By Fraser P. Seitel
After two decades of brow-beating teammates, threatening journalists and suing adversaries, disgraced cyclist Lance Armstrong has one chance this week with Oprah Winfrey to set the record straight and begin to win back his reputation.
Here’s what he ought to do.
1. Come clean.
For 20 years, Armstrong fought longer, yelled louder and sued more people, insisting that he never took performance-enhancing drugs.
So his “confession” must be more specific, more detailed and more comprehensive than any athlete drug transgressor heretofore.
The advance word out of Austin, TX, where the Oprah sit-down takes place Monday, is that Armstrong will, indeed, confess to doping but “not provide much detail.”
A Mark McGwire “half pregnant apology” – where the steroid-taking slugger whined to Bob Costas that it was his “god given ability and hard work” and not drugs that enabled his homers – won’t cut it for Armstrong.
The cycling doper has bullied too many people over the years to expect any remaining reservoir of goodwill. So his confession must be inclusive, i.e. definin"
- When he did drugs.
- How he did them.
- With whom he did them.
- Where he did them.
- And why he lied for so long that he wasn’t a doper.

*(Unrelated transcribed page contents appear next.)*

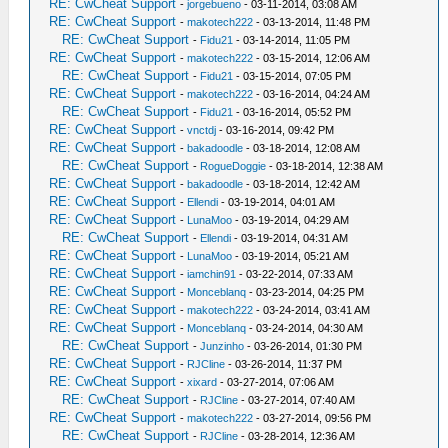
RE: CwCheat Support
-
jorgebueno
- 03-11-2014, 03:08 AM
RE: CwCheat Support
-
makotech222
- 03-13-2014, 11:48 PM
RE: CwCheat Support
-
Fidu21
- 03-14-2014, 11:05 PM
RE: CwCheat Support
-
makotech222
- 03-15-2014, 12:06 AM
RE: CwCheat Support
-
Fidu21
- 03-15-2014, 07:05 PM
RE: CwCheat Support
-
makotech222
- 03-16-2014, 04:24 AM
RE: CwCheat Support
-
Fidu21
- 03-16-2014, 05:52 PM
RE: CwCheat Support
-
vnctdj
- 03-16-2014, 09:42 PM
RE: CwCheat Support
-
bakadoodle
- 03-18-2014, 12:08 AM
RE: CwCheat Support
-
RogueDoggie
- 03-18-2014, 12:38 AM
RE: CwCheat Support
-
bakadoodle
- 03-18-2014, 12:42 AM
RE: CwCheat Support
-
Ellendi
- 03-19-2014, 04:01 AM
RE: CwCheat Support
-
LunaMoo
- 03-19-2014, 04:29 AM
RE: CwCheat Support
-
Ellendi
- 03-19-2014, 04:31 AM
RE: CwCheat Support
-
LunaMoo
- 03-19-2014, 05:21 AM
RE: CwCheat Support
-
iamchin91
- 03-22-2014, 07:33 AM
RE: CwCheat Support
-
Monceblanq
- 03-23-2014, 04:25 PM
RE: CwCheat Support
-
makotech222
- 03-24-2014, 03:41 AM
RE: CwCheat Support
-
Monceblanq
- 03-24-2014, 04:30 AM
RE: CwCheat Support
-
Junzinho
- 03-26-2014, 01:30 PM
RE: CwCheat Support
-
RJCline
- 03-26-2014, 11:37 PM
RE: CwCheat Support
-
xixard
- 03-27-2014, 07:06 AM
RE: CwCheat Support
-
RJCline
- 03-27-2014, 07:40 AM
RE: CwCheat Support
-
makotech222
- 03-27-2014, 09:56 PM
RE: CwCheat Support
-
RJCline
- 03-28-2014, 12:36 AM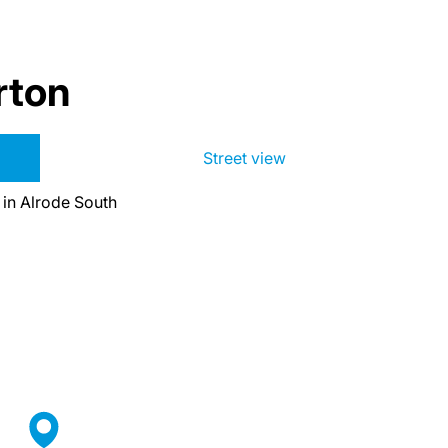
rton
Street view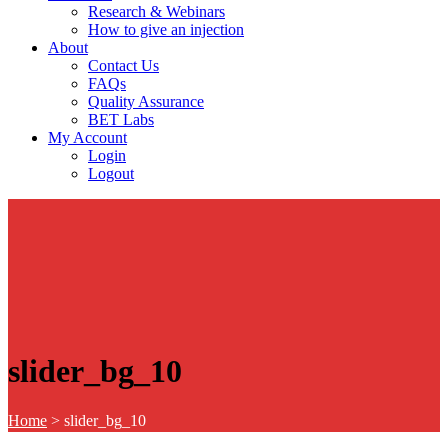
Research & Webinars
How to give an injection
About
Contact Us
FAQs
Quality Assurance
BET Labs
My Account
Login
Logout
slider_bg_10
Home
>
slider_bg_10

Anything short of a total explanation will only fan the flames of increased criticism.
Armstrong can’t win by playing “small ball” on his confession.
2. Agree to settle.
Any Armstrong confession will set the cyclist up for enormous claw backs of ill-gotten gains – from sponsors, insurance companies, even newspapers who lost libel cases against him.
This is the price he must pay for cheating.

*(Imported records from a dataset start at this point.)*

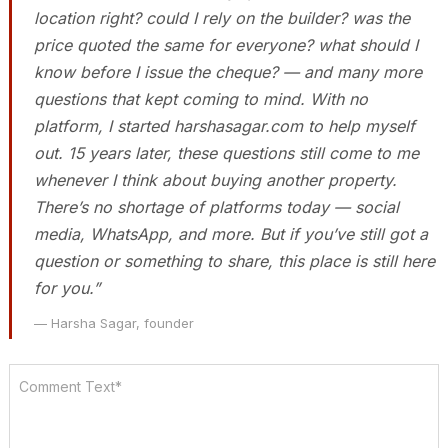
location right? could I rely on the builder? was the
price quoted the same for everyone? what should I
know before I issue the cheque? — and many more
questions that kept coming to mind. With no
platform, I started harshasagar.com to help myself
out. 15 years later, these questions still come to me
whenever I think about buying another property.
There’s no shortage of platforms today — social
media, WhatsApp, and more. But if you’ve still got a
question or something to share, this place is still here
for you.”
— Harsha Sagar, founder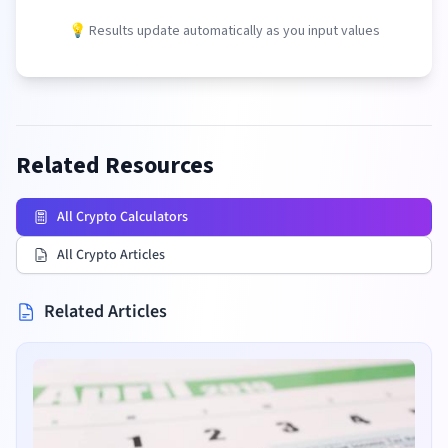
💡 Results update automatically as you input values
Related Resources
All Crypto Calculators
All Crypto Articles
Related Articles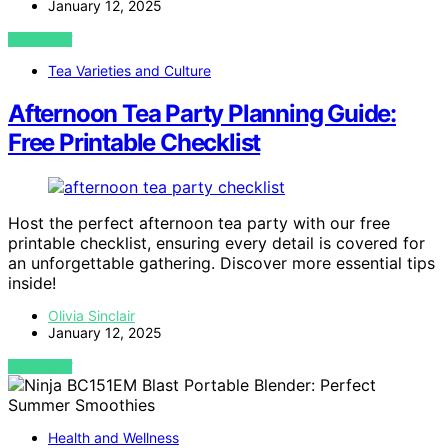
January 12, 2025
VIEW POST
Tea Varieties and Culture
Afternoon Tea Party Planning Guide:
Free Printable Checklist
Host the perfect afternoon tea party with our free
printable checklist, ensuring every detail is covered for
an unforgettable gathering. Discover more essential tips
inside!
Olivia Sinclair
January 12, 2025
VIEW POST
Health and Wellness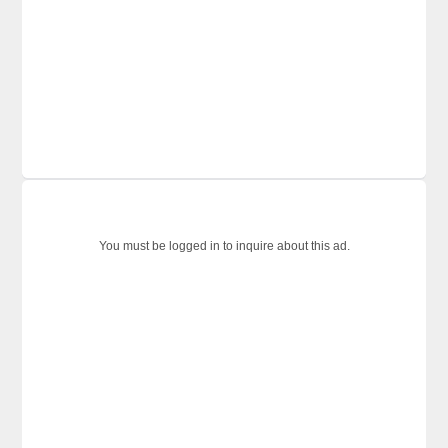
You must be logged in to inquire about this ad.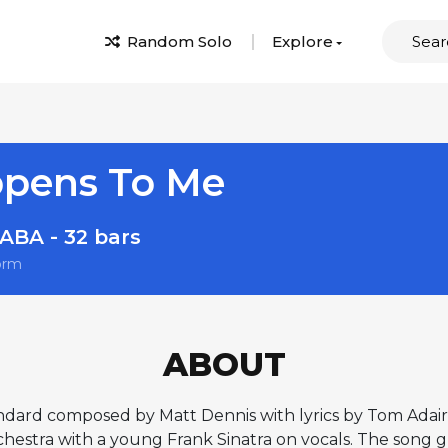
Random Solo
Explore
ppens To Me
ABA - 32 bars
orm
ABOUT
ndard composed by Matt Dennis with lyrics by Tom Adair, 
stra with a young Frank Sinatra on vocals. The song gr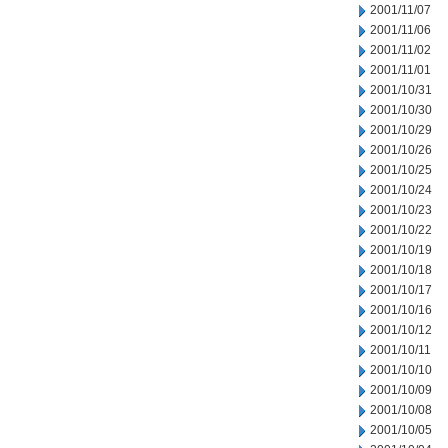
2001/11/07
2001/11/06
2001/11/02
2001/11/01
2001/10/31
2001/10/30
2001/10/29
2001/10/26
2001/10/25
2001/10/24
2001/10/23
2001/10/22
2001/10/19
2001/10/18
2001/10/17
2001/10/16
2001/10/12
2001/10/11
2001/10/10
2001/10/09
2001/10/08
2001/10/05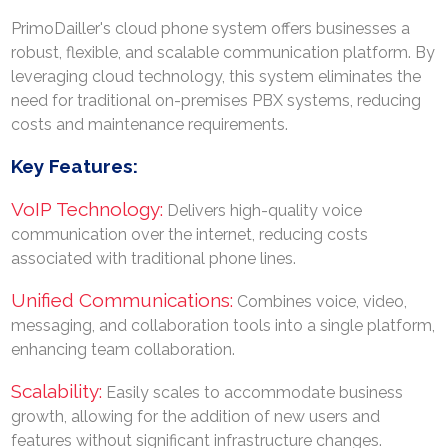
PrimoDailler's cloud phone system offers businesses a
robust, flexible, and scalable communication platform. By
leveraging cloud technology, this system eliminates the
need for traditional on-premises PBX systems, reducing
costs and maintenance requirements.
Key Features:
VoIP Technology:
Delivers high-quality voice
communication over the internet, reducing costs
associated with traditional phone lines.
Unified Communications:
Combines voice, video,
messaging, and collaboration tools into a single platform,
Search
enhancing team collaboration.
Now
Scalability:
Easily scales to accommodate business
growth, allowing for the addition of new users and
features without significant infrastructure changes.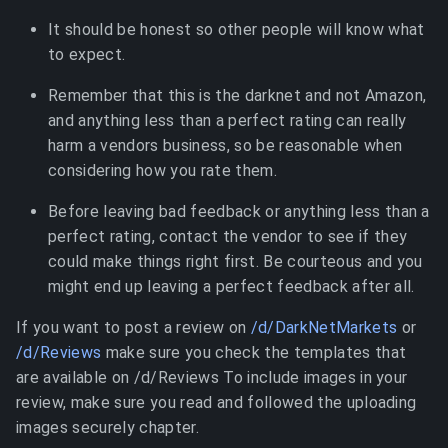
It should be honest so other people will know what
to expect.
Remember that this is the darknet and not Amazon,
and anything less than a perfect rating can really
harm a vendors business, so be reasonable when
considering how you rate them.
Before leaving bad feedback or anything less than a
perfect rating, contact the vendor to see if they
could make things right first. Be courteous and you
might end up leaving a perfect feedback after all.
If you want to post a review on
/d/DarkNetMarkets
or
/d/Reviews
make sure you check the templates that
are available on /d/Reviews To include images in your
review, make sure you read and followed the uploading
images securely chapter.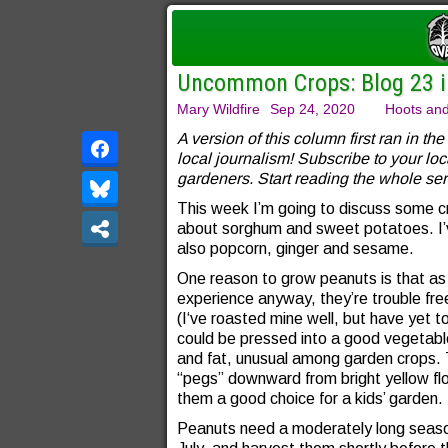
Uncommon Crops: Blog 23 in
Mary Wildfire
Sep 24, 2020
Hoots and
A version of this column first ran in the
local journalism! Subscribe to your loc
gardeners. Start reading the whole ser
This week I’m going to discuss some 
about sorghum and sweet potatoes. I’v
also popcorn, ginger and sesame.
One reason to grow peanuts is that as l
experience anyway, they’re trouble fr
(I‘ve roasted mine well, but have yet t
could be pressed into a good vegetable 
and fat, unusual among garden crops. 
“pegs” downward from bright yellow fl
them a good choice for a kids’ garden.
Peanuts need a moderately long season—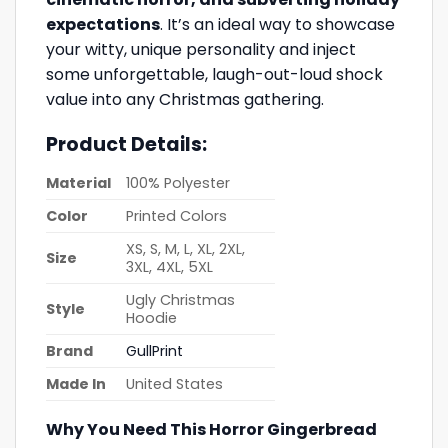
expectations
. It’s an ideal way to showcase
your witty, unique personality and inject
some unforgettable, laugh-out-loud shock
value into any Christmas gathering.
Product Details:
Material
100% Polyester
Color
Printed Colors
XS, S, M, L, XL, 2XL,
Size
3XL, 4XL, 5XL
Ugly Christmas
Style
Hoodie
Brand
GullPrint
Made In
United States
Why You Need This Horror Gingerbread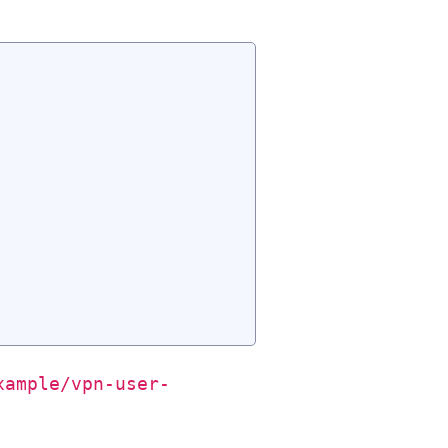
xample/vpn-user-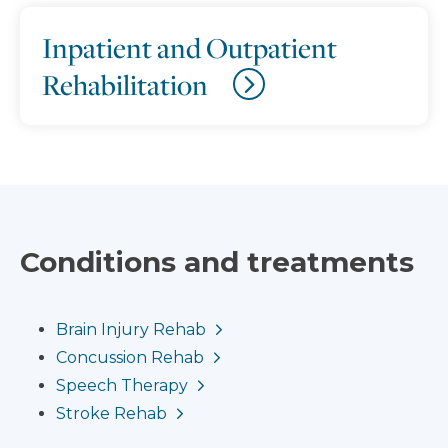
Inpatient and Outpatient
Rehabilitation
Conditions and treatments
Brain Injury Rehab
Concussion Rehab
Speech Therapy
Stroke Rehab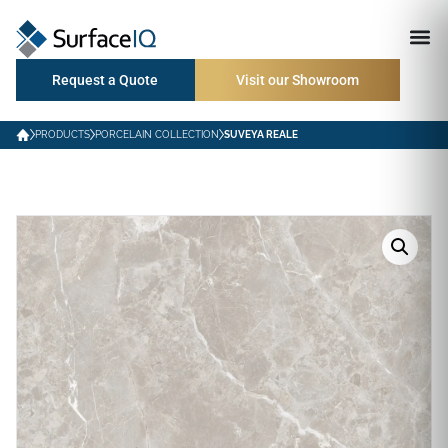
Request a Quote
Visit our Showroom
PRODUCTS
PORCELAIN COLLECTION
SUVEYA REALE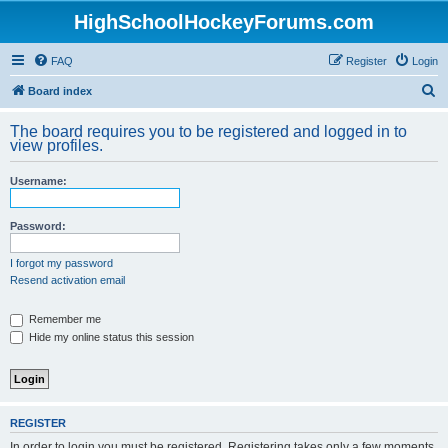
HighSchoolHockeyForums.com
FAQ
Register
Login
S
Board index
e
The board requires you to be registered and logged in to
a
view profiles.
r
Username:
c
h
Password:
I forgot my password
Resend activation email
Remember me
Hide my online status this session
REGISTER
In order to login you must be registered. Registering takes only a few moments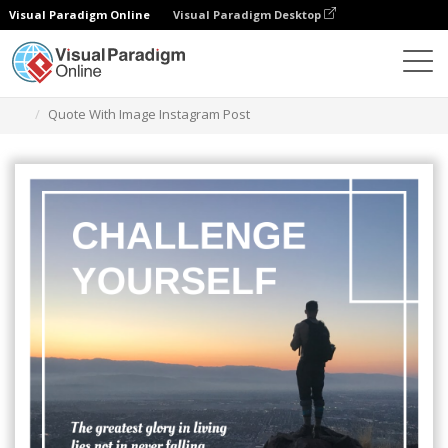
Visual Paradigm Online
Visual Paradigm Desktop
Graphic Design Tool
Templates
Instagram Posts
Quote With Image Instagram Post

Some think Armstrong will demur when it comes to acknowledging to Oprah his obligation to pay back money he earned. Again, this would be the wrong choice.
Were he to preempt the payback discussion by acknowledging guilt and announcing his intention to “work toward settlement,” Armstrong would at least be setting the agenda and even the parameters for settlement discussions.
3. Pledge to work for a solution.
While Lance Armstrong is the most successful and well-known and belligerent of cycling dopers, he obviously wasn’t the sport’s only violator.
It appears that many – if not most – competitive racers took performance enhancing drugs to deal with one of the world’s most taxing endurance tests.
If everybody felt they had to dope to compete, then something is very wrong with cycling.
Beyond his confession and his monetary givebacks, Armstrong should express to Oprah his pledge to work for a solution to cycling’s doping problem.
This kind of “Michael Vick ASPCA solution” might strike cynics as just another Armstrong ploy to curry favor; but there is no denying that cycling has a real problem; affecting its best athletes.
If cycling turns a blind eye to dealing realistically with the doping problem in its midst, it will face a decline in popularity.
Who better to work for a more realistic regulatory regimen than the former king of the sport, himself brought down by doping?
4. Make a comeback.
Reportedly, one reason Armstrong has agreed finally to confess is he wishes to return to competitive Olympic sports and can only accomplish that if his lifetime doping ban is lifted.
Of course at age 41, Armstrong’s road back in triathlons and running events would be iffy, at best.
But America is a forgiving nation and loves a winner. And winning, as they say, “heals all heals.”
It’s a stretch, but Armstrong is a uniquely gifted athlete.
First, though, he must make a full confession to Oprah.